Water adsorption is undesirable in microelectronics processing because it increases the dielectric constant of the insulator, may lead to the corrosion of metal lines, and can act as a source for the generation of copper ions that can lead to copper drift in a dielectric. We have shown by chemical modification of the surface that the degree of hydrophobicity is a function of the chemical nature of porous low-k dielectric films. Chemical surface modification of nanoporous silica films markedly reduces the moisture uptake and reveals the importance of chemically bound or adsorbed water species in the dielectric and how it triggers metal diffusion. That is, when the organic groups left by the surface modifier are removed by high-temperature sintering, the hydrophobicity of the dielectric film is markedly reduced, more copper ions are generated, and copper drift in the dielectric is increased significantly. We propose that water-related traps in the dielectric films have two effects on metal diffusion: (a) they ionize the metal to form a nonstoichiometric oxide, which acts as the source of metal ions for diffusion; and (b) water-related traps in the dielectric are generated by the action of the external electric field and once generated they create space-charged regions where the local electric field exceeds the external applied field by a substantial amount; this enhances metal charge injection.

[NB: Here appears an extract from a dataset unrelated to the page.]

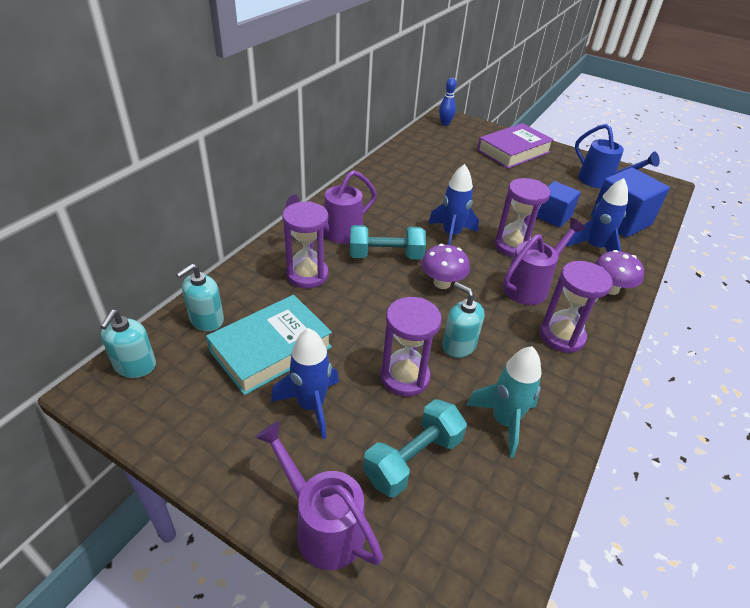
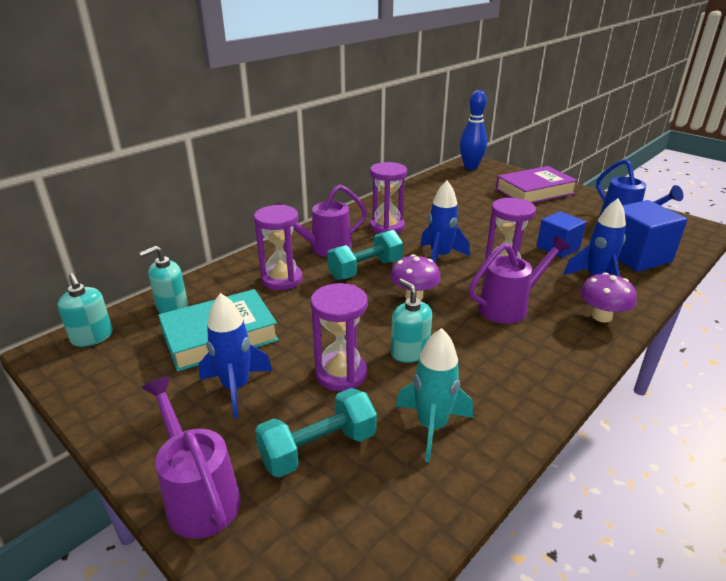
camera: 15 degrees right, 10 degrees down
(135, 366) = (92, 337): turquoise soap dispenser -> turquoise soap dispenser turned 60 degrees counterclockwise
(385, 256) = (365, 269): turquoise dumbbell -> turquoise dumbbell turned 45 degrees counterclockwise
(445, 124) = (470, 167): blue bowling pin -> blue bowling pin, size x1.63
(562, 336) = (528, 355): purple hourglass -> purple hourglass (387, 227)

The relationship between moisture uptake and porosity in nanoporous dielectrics is presented and correlated to metal charge injection. A quantitative analysis by capacitance-voltage measurements is presented of Cu drift in dense and nanoporous low-k dielectric films that reveals the role of Cu ions in the degradation and breakdown of a dielectric. The mechanism for metal diffusion and charge injection, and its dependence on porosity, pore size, surface area, and surface chemistry of the dielectric, are discussed. A physically based mathematical model of diffusion through dense and nanoporous solids has been developed considering bulk and surface diffusion and different concentrations of water-related traps. This model is used to interpret some of the experimental results obtained and confirms that diffusion barriers markedly reduce the injection of copper into dielectrics.